OGH: Aufhebung des Bestandvertrags nach § 1118 ABGB auf Grund Zinsrückstands
Da die Aufhebung des Bestandvertrags erst nach erfolgloser Mahnung erklärt werden kann, kann - wenn mangels außergerichtlicher Mahnung die Klage erst die Mahnung ersetzt - nicht die Klage selbst, sondern nur die Weiterführung des Verfahrens als konkludente Vertragsaufhebungserklärung angesehen werden
§ 1118 ABGB
GZ 3 Ob 179/11m, 12.10.2011
OGH: Ein zur vorzeitigen Aufhebung des Bestandvertrags nach § 1118 ABGB berechtigender qualifizierter Zinsrückstand liegt vor, wenn der Bestandnehmer nach geschehener Einmahnung mit der Bezahlung des Zinses dergestalt säumig ist, dass er bis zum nächsten Zinstermin den rückständigen Bestandzins nicht vollständig entrichtet hat. Eine Einmahnung iSd § 1118 ABGB ist jedenfalls in der Zustellung einer Zins- oder Räumungsklage zu erblicken, sofern die Mietzinsschuldigkeit darin hinreichend konkretisiert ist. Es muss immer die zeitliche Abfolge - Mahnung, Nachfristgewährung und Auflösungserklärung - gewahrt werden. Da die Aufhebung des Bestandvertrags somit erst nach erfolgloser Mahnung erklärt werden kann, kann - wenn mangels außergerichtlicher Mahnung die Klage erst die Mahnung ersetzt - nicht die Klage selbst, sondern nur die Weiterführung des Verfahrens als konkludente Vertragsaufhebungserklärung angesehen werden. Das Räumungsbegehren ist also nur dann berechtigt, wenn der qualifizierte Mietzinsrückstand zum Zeitpunkt der Abgabe der Auflösungserklärung oder der diese ersetzenden Fortführung des Räumungsprozesses noch bestand.

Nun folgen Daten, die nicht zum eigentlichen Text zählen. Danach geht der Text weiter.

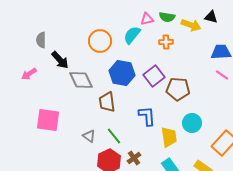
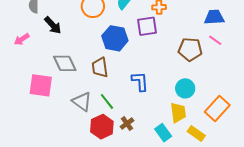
purple square: (154, 76) -> (147, 26), moved, turned 30
gray diamond: (81, 80) -> (65, 63), moved
brown pentagon: (178, 89) -> (190, 49), moved
gray triangle: (89, 136) -> (82, 101), size x1.5
yellow trapezoid: (169, 137) -> (178, 113), moved

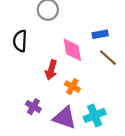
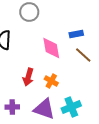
red arrow: (51, 70) -> (28, 77), moved
purple cross: (33, 107) -> (12, 107), moved, turned -32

Die Auffassung des Berufungsgerichts, dass (erst) das Einschreiten der Klägerin bei der Verhandlungstagsatzung am 4. November 2008 (Aufrechterhaltung des Räumungsbegehrens) jenes Verhalten ist, in dem die schlüssige Vertragsaufhebungserklärung nach Verstreichen der Nachfrist nach der mit Klagenzustellung wirksam gewordenen Einmahnung des Mietzinses zu sehen ist, bildet keine vom OGH aufzugreifende Fehlbeurteilung.
Die bloße Untätigkeit (Schweigen, Unterbleiben der Klagezurückziehung) nach Verstreichen des auf die Klagezustellung folgenden Zinstermins (1. Oktober 2008) nicht als jeden Zweifel ausschließende schlüssige Verhaltensweise iSd Verfahrensfortsetzung aufzufassen, ist vertretbar. Es liegt nahe, erst im prozessualen Verhalten der Klägerin in der ersten Verhandlungstagsatzung vom 4. November 2008 (Verfahrensfortsetzung ungeachtet der Kenntnisnahme von der erfolgten Zahlung) jene schlüssige Vertragsaufhebungserklärung zu erblicken, welche - sofern der qualifizierte Mietzinsrückstand noch besteht - die Vertragsauflösung nach § 1118 ABGB rechtfertigen kann.